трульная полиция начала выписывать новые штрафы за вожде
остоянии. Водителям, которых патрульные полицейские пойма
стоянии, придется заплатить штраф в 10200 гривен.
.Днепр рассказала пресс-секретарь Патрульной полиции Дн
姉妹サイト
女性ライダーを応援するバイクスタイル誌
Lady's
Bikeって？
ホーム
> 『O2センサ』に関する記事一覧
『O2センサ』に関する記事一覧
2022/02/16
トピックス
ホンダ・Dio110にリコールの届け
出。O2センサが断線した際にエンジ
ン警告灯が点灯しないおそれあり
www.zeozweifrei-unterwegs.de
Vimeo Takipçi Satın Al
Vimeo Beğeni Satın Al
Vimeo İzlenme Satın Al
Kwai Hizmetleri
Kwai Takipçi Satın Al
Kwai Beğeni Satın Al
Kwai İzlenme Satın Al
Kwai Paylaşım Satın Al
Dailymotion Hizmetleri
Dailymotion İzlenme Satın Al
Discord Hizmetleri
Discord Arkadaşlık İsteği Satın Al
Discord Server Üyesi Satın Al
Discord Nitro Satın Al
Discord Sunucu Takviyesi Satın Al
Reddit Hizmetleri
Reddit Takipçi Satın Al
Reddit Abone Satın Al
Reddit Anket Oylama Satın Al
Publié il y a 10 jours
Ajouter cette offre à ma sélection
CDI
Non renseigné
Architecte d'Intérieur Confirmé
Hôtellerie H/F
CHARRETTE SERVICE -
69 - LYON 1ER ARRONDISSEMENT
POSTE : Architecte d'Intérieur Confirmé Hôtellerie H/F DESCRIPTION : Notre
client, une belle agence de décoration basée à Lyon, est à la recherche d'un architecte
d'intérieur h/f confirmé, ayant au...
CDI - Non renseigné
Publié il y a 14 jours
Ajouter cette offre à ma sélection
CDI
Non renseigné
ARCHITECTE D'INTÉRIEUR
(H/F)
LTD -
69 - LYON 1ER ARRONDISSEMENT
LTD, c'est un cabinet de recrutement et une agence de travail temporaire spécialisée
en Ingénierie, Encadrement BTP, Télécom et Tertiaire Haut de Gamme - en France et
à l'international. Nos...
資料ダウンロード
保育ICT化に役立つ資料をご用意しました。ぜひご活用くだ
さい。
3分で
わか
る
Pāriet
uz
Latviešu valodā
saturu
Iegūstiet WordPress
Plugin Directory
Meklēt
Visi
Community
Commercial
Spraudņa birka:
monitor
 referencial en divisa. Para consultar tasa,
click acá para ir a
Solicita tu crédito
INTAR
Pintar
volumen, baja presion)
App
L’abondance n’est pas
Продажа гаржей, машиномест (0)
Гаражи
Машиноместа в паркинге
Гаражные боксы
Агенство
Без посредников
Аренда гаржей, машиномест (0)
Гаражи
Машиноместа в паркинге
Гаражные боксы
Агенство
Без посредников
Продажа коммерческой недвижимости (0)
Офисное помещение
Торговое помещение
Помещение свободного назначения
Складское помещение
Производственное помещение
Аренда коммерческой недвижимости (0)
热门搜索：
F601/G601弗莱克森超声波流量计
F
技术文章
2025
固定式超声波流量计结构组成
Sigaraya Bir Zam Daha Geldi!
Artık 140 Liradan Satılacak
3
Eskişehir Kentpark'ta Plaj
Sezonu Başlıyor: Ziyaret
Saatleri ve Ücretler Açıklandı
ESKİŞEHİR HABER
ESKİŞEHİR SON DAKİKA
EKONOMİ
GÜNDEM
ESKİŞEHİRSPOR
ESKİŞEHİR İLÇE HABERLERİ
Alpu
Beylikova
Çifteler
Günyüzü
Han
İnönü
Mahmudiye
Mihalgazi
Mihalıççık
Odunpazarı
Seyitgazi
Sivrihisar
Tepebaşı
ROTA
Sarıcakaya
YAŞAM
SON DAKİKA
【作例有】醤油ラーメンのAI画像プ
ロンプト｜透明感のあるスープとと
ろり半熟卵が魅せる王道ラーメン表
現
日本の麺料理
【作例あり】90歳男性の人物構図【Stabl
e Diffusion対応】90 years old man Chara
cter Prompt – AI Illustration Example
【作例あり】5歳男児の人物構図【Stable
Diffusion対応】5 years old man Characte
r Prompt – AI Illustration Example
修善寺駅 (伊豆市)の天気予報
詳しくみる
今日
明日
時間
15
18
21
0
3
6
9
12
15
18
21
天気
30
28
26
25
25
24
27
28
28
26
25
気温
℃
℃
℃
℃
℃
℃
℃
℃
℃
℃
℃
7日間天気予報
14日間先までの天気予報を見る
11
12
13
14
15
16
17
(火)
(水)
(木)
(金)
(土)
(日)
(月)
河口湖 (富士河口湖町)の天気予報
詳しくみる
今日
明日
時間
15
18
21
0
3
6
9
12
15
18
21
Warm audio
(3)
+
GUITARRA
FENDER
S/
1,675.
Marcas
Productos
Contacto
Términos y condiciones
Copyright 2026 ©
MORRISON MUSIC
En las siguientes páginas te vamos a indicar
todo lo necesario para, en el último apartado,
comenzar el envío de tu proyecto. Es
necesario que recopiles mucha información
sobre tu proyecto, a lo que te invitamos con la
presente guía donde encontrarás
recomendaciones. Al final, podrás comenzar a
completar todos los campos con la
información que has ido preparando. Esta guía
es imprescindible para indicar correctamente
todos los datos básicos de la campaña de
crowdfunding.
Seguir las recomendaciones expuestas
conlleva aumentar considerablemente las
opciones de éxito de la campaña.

==*==

*What is being asked*. Reproduce the lines above. Leave each one as it is.

*Answer*.
трульная полиция начала выписывать новые штрафы за вожде
остоянии. Водителям, которых патрульные полицейские пойма
стоянии, придется заплатить штраф в 10200 гривен.
.Днепр рассказала пресс-секретарь Патрульной полиции Дн
姉妹サイト
女性ライダーを応援するバイクスタイル誌
Lady's
Bikeって？
ホーム
> 『O2センサ』に関する記事一覧
『O2センサ』に関する記事一覧
2022/02/16
トピックス
ホンダ・Dio110にリコールの届け
出。O2センサが断線した際にエンジ
ン警告灯が点灯しないおそれあり
www.zeozweifrei-unterwegs.de
Vimeo Takipçi Satın Al
Vimeo Beğeni Satın Al
Vimeo İzlenme Satın Al
Kwai Hizmetleri
Kwai Takipçi Satın Al
Kwai Beğeni Satın Al
Kwai İzlenme Satın Al
Kwai Paylaşım Satın Al
Dailymotion Hizmetleri
Dailymotion İzlenme Satın Al
Discord Hizmetleri
Discord Arkadaşlık İsteği Satın Al
Discord Server Üyesi Satın Al
Discord Nitro Satın Al
Discord Sunucu Takviyesi Satın Al
Reddit Hizmetleri
Reddit Takipçi Satın Al
Reddit Abone Satın Al
Reddit Anket Oylama Satın Al
Publié il y a 10 jours
Ajouter cette offre à ma sélection
CDI
Non renseigné
Architecte d'Intérieur Confirmé
Hôtellerie H/F
CHARRETTE SERVICE -
69 - LYON 1ER ARRONDISSEMENT
POSTE : Architecte d'Intérieur Confirmé Hôtellerie H/F DESCRIPTION : Notre
client, une belle agence de décoration basée à Lyon, est à la recherche d'un architecte
d'intérieur h/f confirmé, ayant au...
CDI - Non renseigné
Publié il y a 14 jours
Ajouter cette offre à ma sélection
CDI
Non renseigné
ARCHITECTE D'INTÉRIEUR
(H/F)
LTD -
69 - LYON 1ER ARRONDISSEMENT
LTD, c'est un cabinet de recrutement et une agence de travail temporaire spécialisée
en Ingénierie, Encadrement BTP, Télécom et Tertiaire Haut de Gamme - en France et
à l'international. Nos...
資料ダウンロード
保育ICT化に役立つ資料をご用意しました。ぜひご活用くだ
さい。
3分で
わか
る
Pāriet
uz
Latviešu valodā
saturu
Iegūstiet WordPress
Plugin Directory
Meklēt
Visi
Community
Commercial
Spraudņa birka:
monitor
 referencial en divisa. Para consultar tasa,
click acá para ir a
Solicita tu crédito
INTAR
Pintar
volumen, baja presion)
App
L’abondance n’est pas
Продажа гаржей, машиномест (0)
Гаражи
Машиноместа в паркинге
Гаражные боксы
Агенство
Без посредников
Аренда гаржей, машиномест (0)
Гаражи
Машиноместа в паркинге
Гаражные боксы
Агенство
Без посредников
Продажа коммерческой недвижимости (0)
Офисное помещение
Торговое помещение
Помещение свободного назначения
Складское помещение
Производственное помещение
Аренда коммерческой недвижимости (0)
热门搜索：
F601/G601弗莱克森超声波流量计
F
技术文章
2025
固定式超声波流量计结构组成
Sigaraya Bir Zam Daha Geldi!
Artık 140 Liradan Satılacak
3
Eskişehir Kentpark'ta Plaj
Sezonu Başlıyor: Ziyaret
Saatleri ve Ücretler Açıklandı
ESKİŞEHİR HABER
ESKİŞEHİR SON DAKİKA
EKONOMİ
GÜNDEM
ESKİŞEHİRSPOR
ESKİŞEHİR İLÇE HABERLERİ
Alpu
Beylikova
Çifteler
Günyüzü
Han
İnönü
Mahmudiye
Mihalgazi
Mihalıççık
Odunpazarı
Seyitgazi
Sivrihisar
Tepebaşı
ROTA
Sarıcakaya
YAŞAM
SON DAKİKA
【作例有】醤油ラーメンのAI画像プ
ロンプト｜透明感のあるスープとと
ろり半熟卵が魅せる王道ラーメン表
現
日本の麺料理
【作例あり】90歳男性の人物構図【Stabl
e Diffusion対応】90 years old man Chara
cter Prompt – AI Illustration Example
【作例あり】5歳男児の人物構図【Stable
Diffusion対応】5 years old man Characte
r Prompt – AI Illustration Example
修善寺駅 (伊豆市)の天気予報
詳しくみる
今日
明日
時間
15
18
21
0
3
6
9
12
15
18
21
天気
30
28
26
25
25
24
27
28
28
26
25
気温
℃
℃
℃
℃
℃
℃
℃
℃
℃
℃
℃
7日間天気予報
14日間先までの天気予報を見る
11
12
13
14
15
16
17
(火)
(水)
(木)
(金)
(土)
(日)
(月)
河口湖 (富士河口湖町)の天気予報
詳しくみる
今日
明日
時間
15
18
21
0
3
6
9
12
15
18
21
Warm audio
(3)
+
GUITARRA
FENDER
S/
1,675.
Marcas
Productos
Contacto
Términos y condiciones
Copyright 2026 ©
MORRISON MUSIC
En las siguientes páginas te vamos a indicar
todo lo necesario para, en el último apartado,
comenzar el envío de tu proyecto. Es
necesario que recopiles mucha información
sobre tu proyecto, a lo que te invitamos con la
presente guía donde encontrarás
recomendaciones. Al final, podrás comenzar a
completar todos los campos con la
información que has ido preparando. Esta guía
es imprescindible para indicar correctamente
todos los datos básicos de la campaña de
crowdfunding.
Seguir las recomendaciones expuestas
conlleva aumentar considerablemente las
opciones de éxito de la campaña.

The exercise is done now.